■ **What to work on**
Please state how many lines in the records below contain the word "dashed", giving only the number.

--- Given information ---

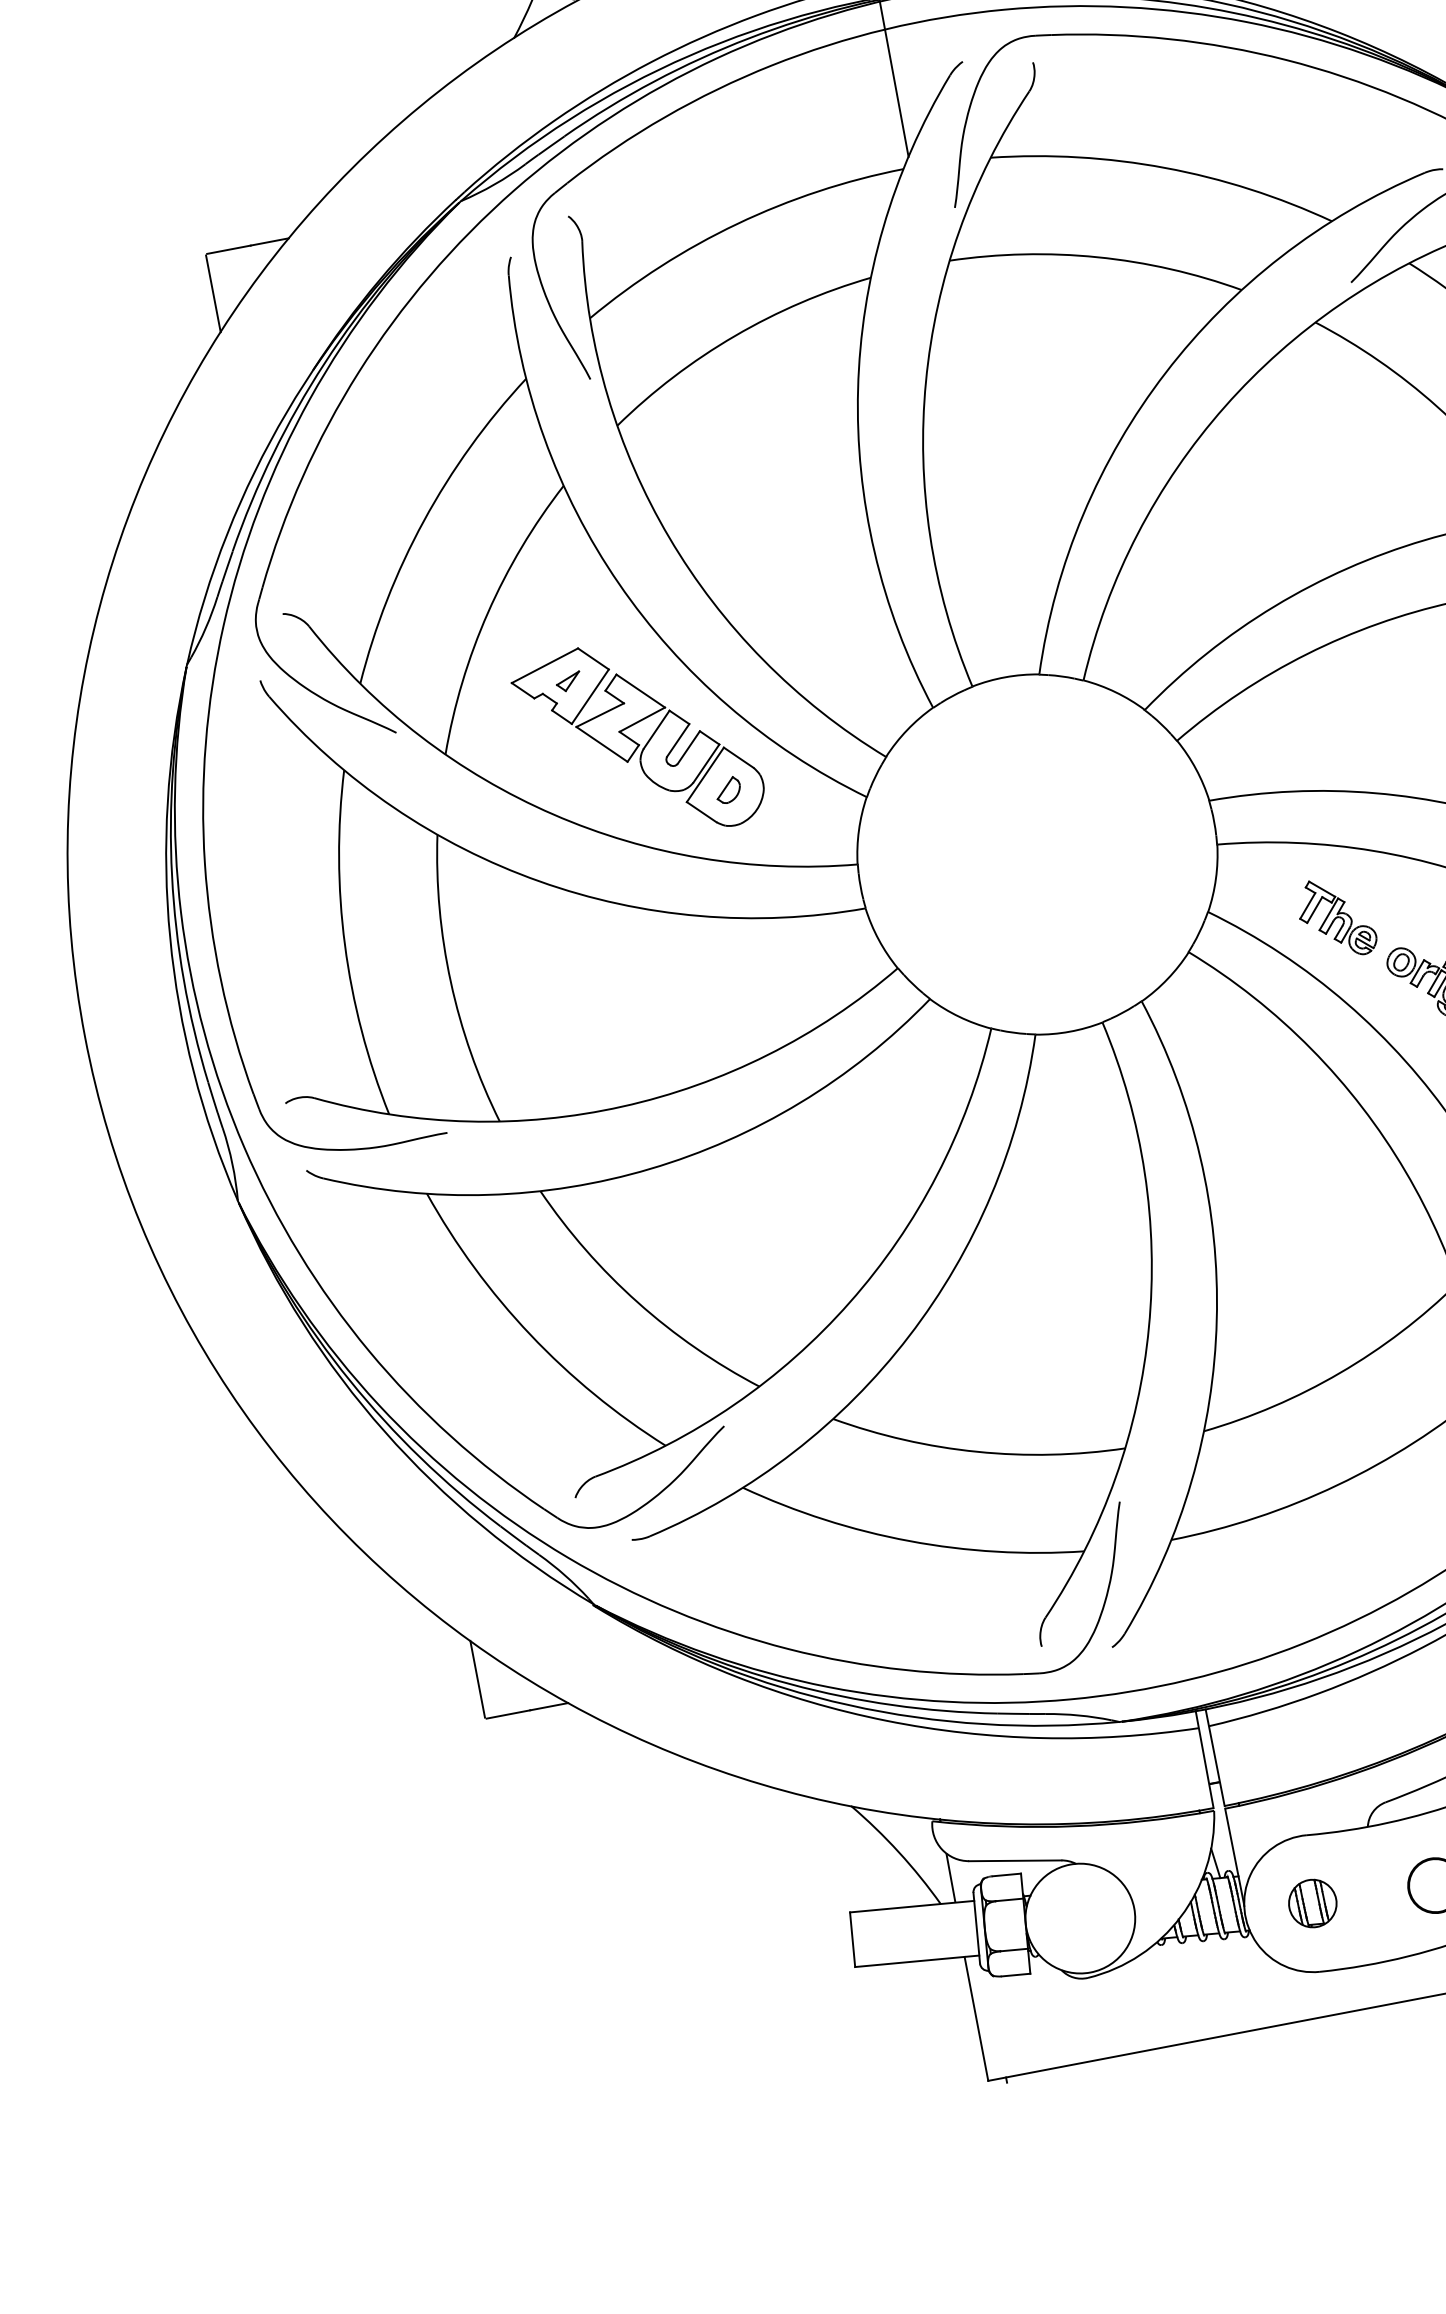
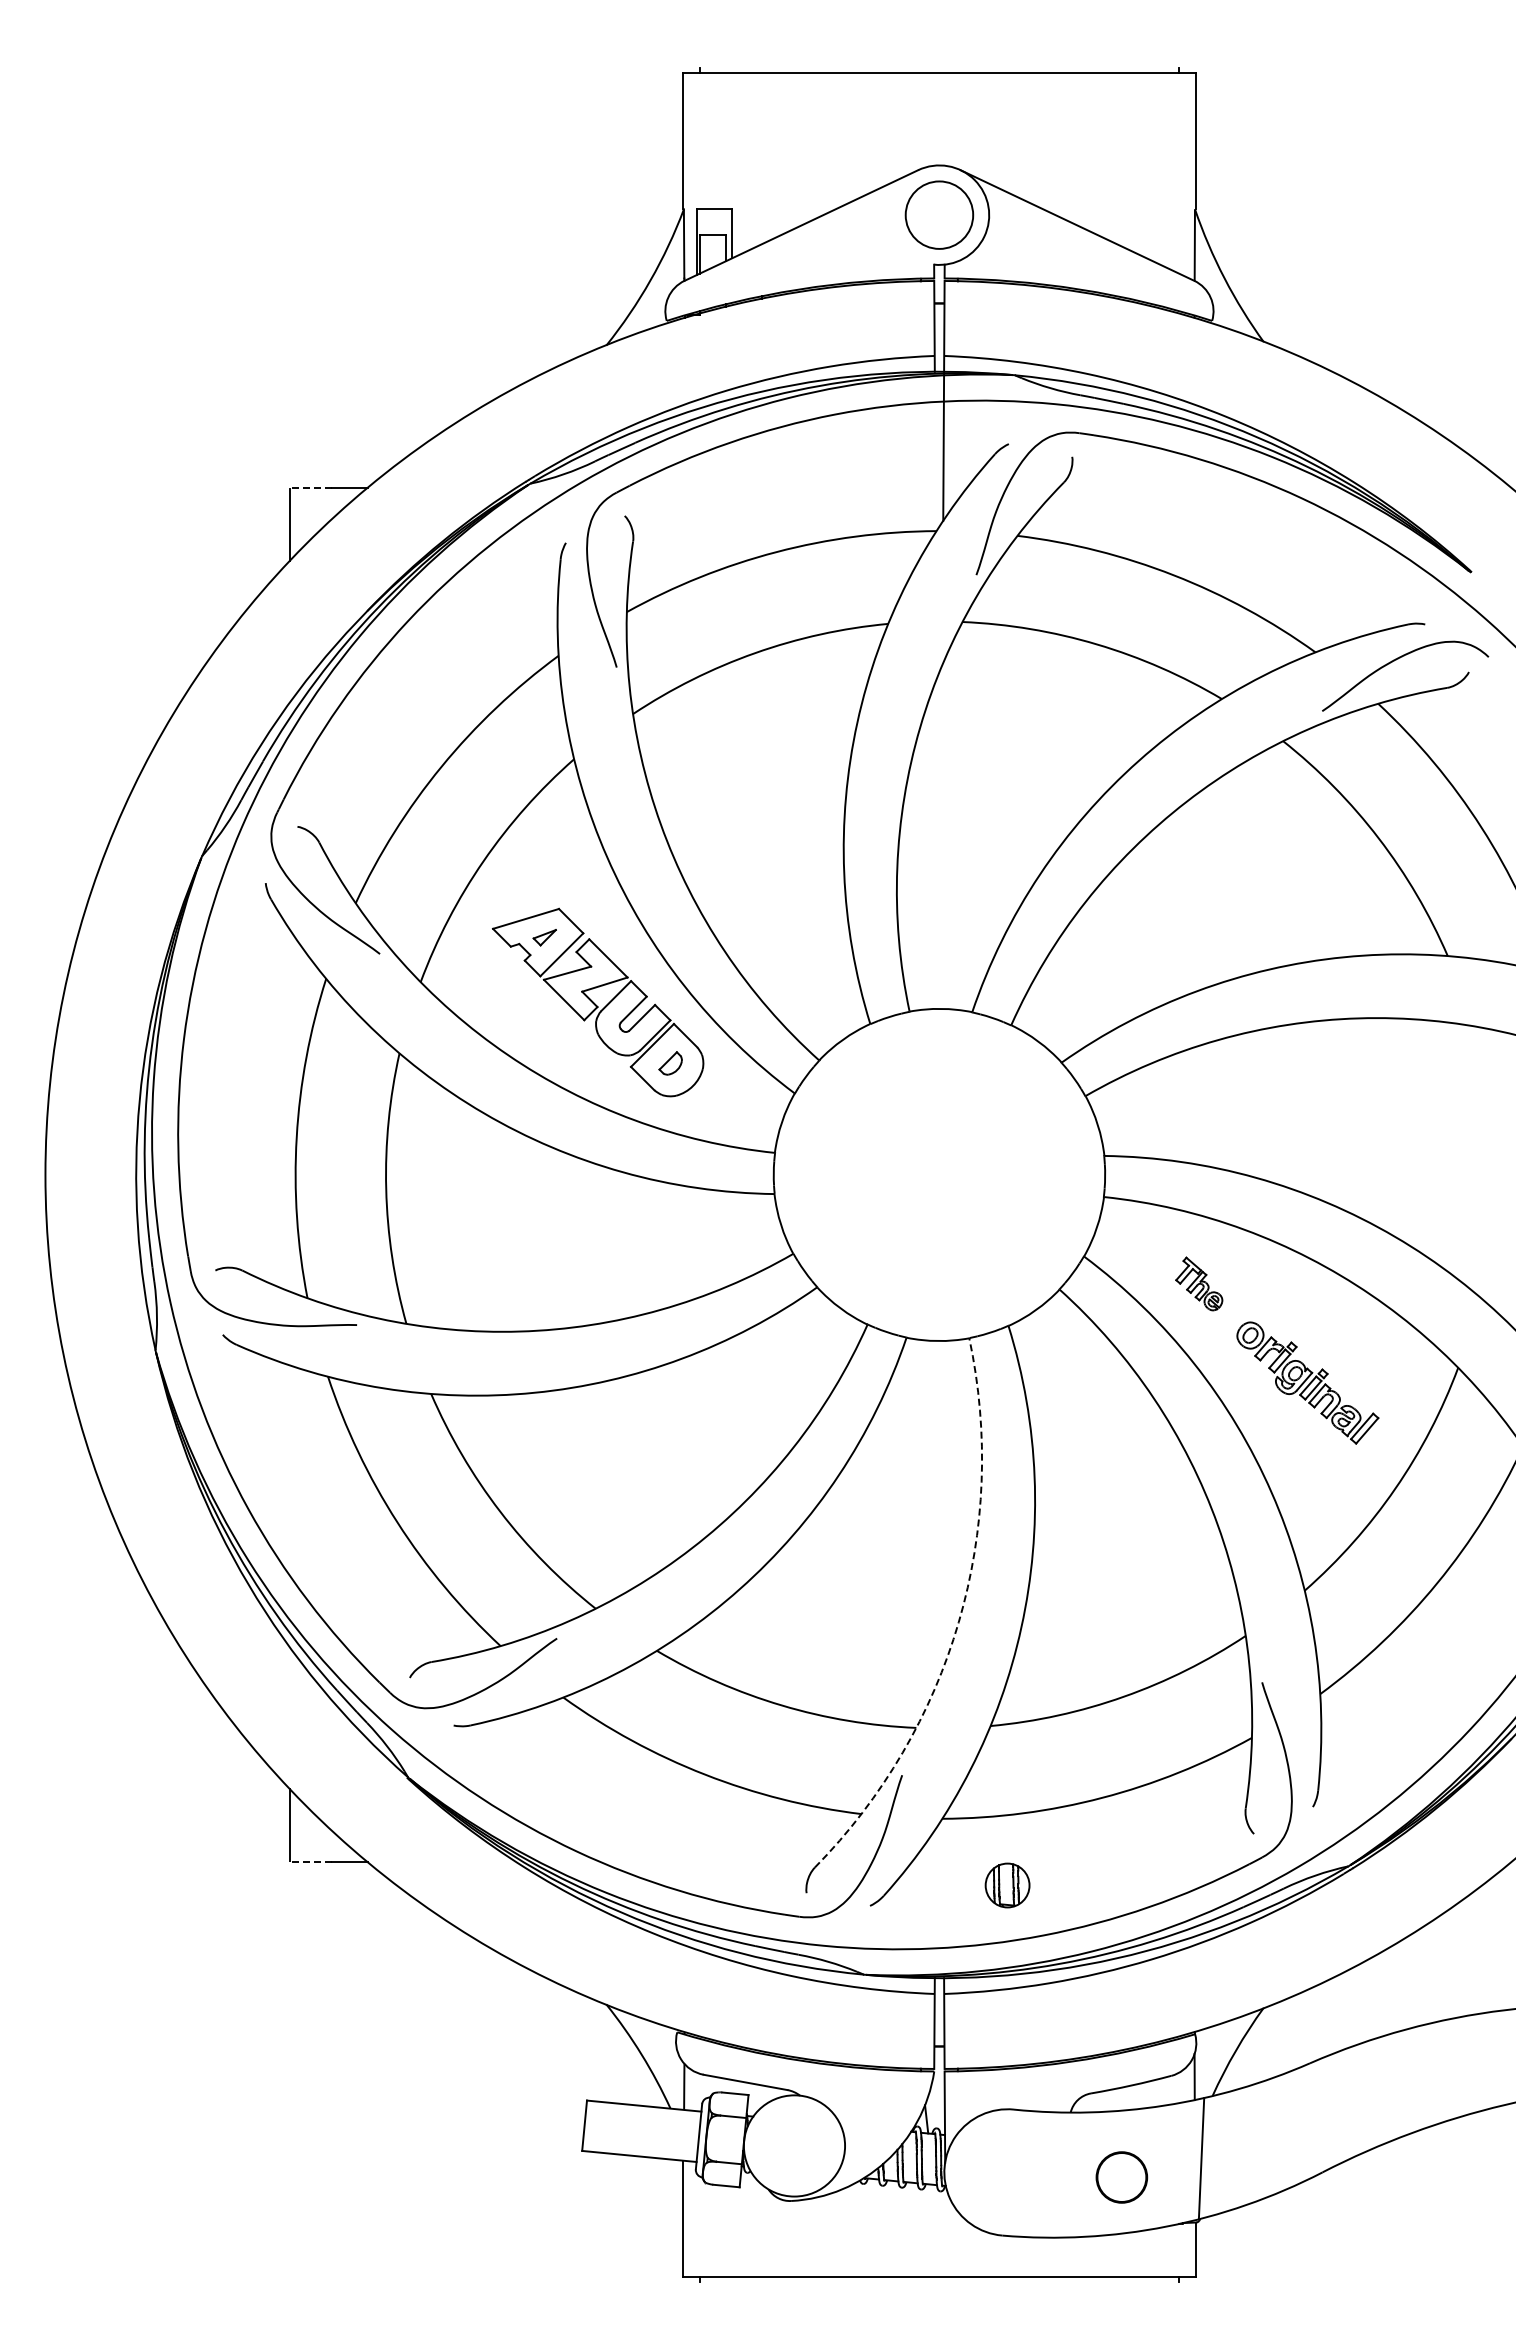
line: (228, 249) -> (311, 487), solid -> dashed
part: (1336, 917) -> (1199, 1283), size x0.7
arc: (1148, 1327) -> (958, 1622), solid -> dashed
line: (508, 1714) -> (311, 1862), solid -> dashed
part: (1312, 1903) -> (1007, 1885), moved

---

■ **Output below**
3